To evaluate the relationship between cognitive status and incident delirium, 291 geriatric patients on internal medicine wards were evaluated on admission with the Mini-Mental State Examination (MMSE) and Confusion Assessment Method-Spanish. Those with incident delirium were assessed using the Delirium Rating Scale-Revised-98 (DRS-R98). Delirium incidence was 11.7%, and 82 patients (28.2%) had cognitive deficits on MMSE. As cognitive impairment worsened, the risk for delirium increased linearly, and for each unit of MMSE worsening the DRS-R98 severity score worsened 0.4 points (F=5.39, df=1, p=0.027). Optimal MMSE cutoff score from receiver-operating characteristic curve analysis was 24.5. Even mild cognitive deficits increase delirium risk and severity.

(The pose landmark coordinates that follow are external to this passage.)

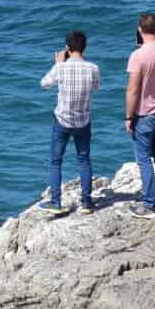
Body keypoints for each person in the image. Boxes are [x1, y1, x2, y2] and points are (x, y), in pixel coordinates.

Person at [38, 30, 100, 216]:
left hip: (63, 121)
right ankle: (87, 202)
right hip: (83, 121)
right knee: (84, 159)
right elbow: (96, 87)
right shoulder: (93, 68)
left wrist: (58, 63)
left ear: (67, 48)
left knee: (56, 161)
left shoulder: (61, 68)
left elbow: (44, 83)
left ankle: (56, 202)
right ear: (84, 48)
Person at [122, 12, 155, 218]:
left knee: (143, 159)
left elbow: (133, 90)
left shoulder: (138, 55)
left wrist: (128, 117)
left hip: (144, 114)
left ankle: (149, 205)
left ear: (140, 30)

为了评估认知状态与谵妄发生的关系,我们对内科病房的 291 名老年患者进行了入院评估,使用的评估工具包括简易精神状态检查(MMSE)和西班牙版意识模糊评估法(CAM-S)。对于发生谵妄的患者,我们使用修订版谵妄评定量表-98(DRS-R98)进行评估。谵妄的发生率为 11.7%,82 名患者(28.2%)在 MMSE 上存在认知缺陷。随着认知障碍的恶化,谵妄的风险呈线性增加,MMSE 每恶化一个单位,DRS-R98 严重程度评分恶化 0.4 分(F=5.39,df=1,p=0.027)。受试者工作特征曲线分析得出的最佳 MMSE 截断值为 24.5。即使是轻度认知缺陷也会增加谵妄的风险和严重程度。